Tommy Chouinard Tommy Chouinard
La Presse

Vers 22 h 30, après une journée de débats, 73 députés ont voté en faveur de cette loi ; 35 contre.

Les députés du Parti québécois se sont joints aux caquistes pour appuyer le texte législatif. Le Parti libéral et Québec solidaire s’y sont opposés.  

À 4 h le même jour, les députés votaient, toujours sous le bâillon, la loi sur l’immigration après un marathon de 19 heures de débat.

Le ministre Simon Jolin-Barrette a apporté des amendements de dernière minute à la loi sur la laïcité, entre autres pour préciser les sanctions qui seraient imposées à un employé de l’État contrevenant à la loi.

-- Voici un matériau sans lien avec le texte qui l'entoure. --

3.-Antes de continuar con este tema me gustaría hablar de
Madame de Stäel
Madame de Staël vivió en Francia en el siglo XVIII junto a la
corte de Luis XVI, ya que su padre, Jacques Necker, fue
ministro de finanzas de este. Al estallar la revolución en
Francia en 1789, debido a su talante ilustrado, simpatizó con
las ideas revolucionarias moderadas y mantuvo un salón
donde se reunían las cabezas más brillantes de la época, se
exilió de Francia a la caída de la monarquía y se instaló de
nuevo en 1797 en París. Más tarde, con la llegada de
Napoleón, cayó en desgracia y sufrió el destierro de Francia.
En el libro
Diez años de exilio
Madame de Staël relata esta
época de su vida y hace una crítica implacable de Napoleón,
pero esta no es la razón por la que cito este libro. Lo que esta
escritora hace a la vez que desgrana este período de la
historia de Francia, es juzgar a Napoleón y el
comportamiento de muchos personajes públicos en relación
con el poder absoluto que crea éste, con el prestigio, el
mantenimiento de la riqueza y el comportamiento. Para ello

Celui-ci « s’expose à des mesures disciplinaires ou des mesures qui sont déjà prévues dans le cadre de l’exercice de ses fonctions ». Un autre amendement prévoit qu’un ministre peut vérifier l’application de la loi ou désigner une personne pour le faire. Il peut exiger « des mesures correctrices » ou des « mesures de surveillance et d’accompagnement » aux organismes sous sa responsabilité et visés par la loi. Le gouvernement crée une « police de la laïcité », ont ragé les libéraux.

La loi sur la laïcité de l’État interdit le port de signes religieux chez les enseignants et les directeurs des écoles publiques, tout comme chez d’autres agents de l’État en position d’autorité (policiers, gardiens de prison, avocats et juges). Tous les employés qui occupaient ces fonctions lors du dépôt projet de loi à la fin mars bénéficient d’un droit acquis (une mesure communément appelée « clause grand-père »).  

La loi contient une clause dérogatoire qui a pour effet de la soustraire à l’application des chartes canadienne et québécoise des droits de la personne.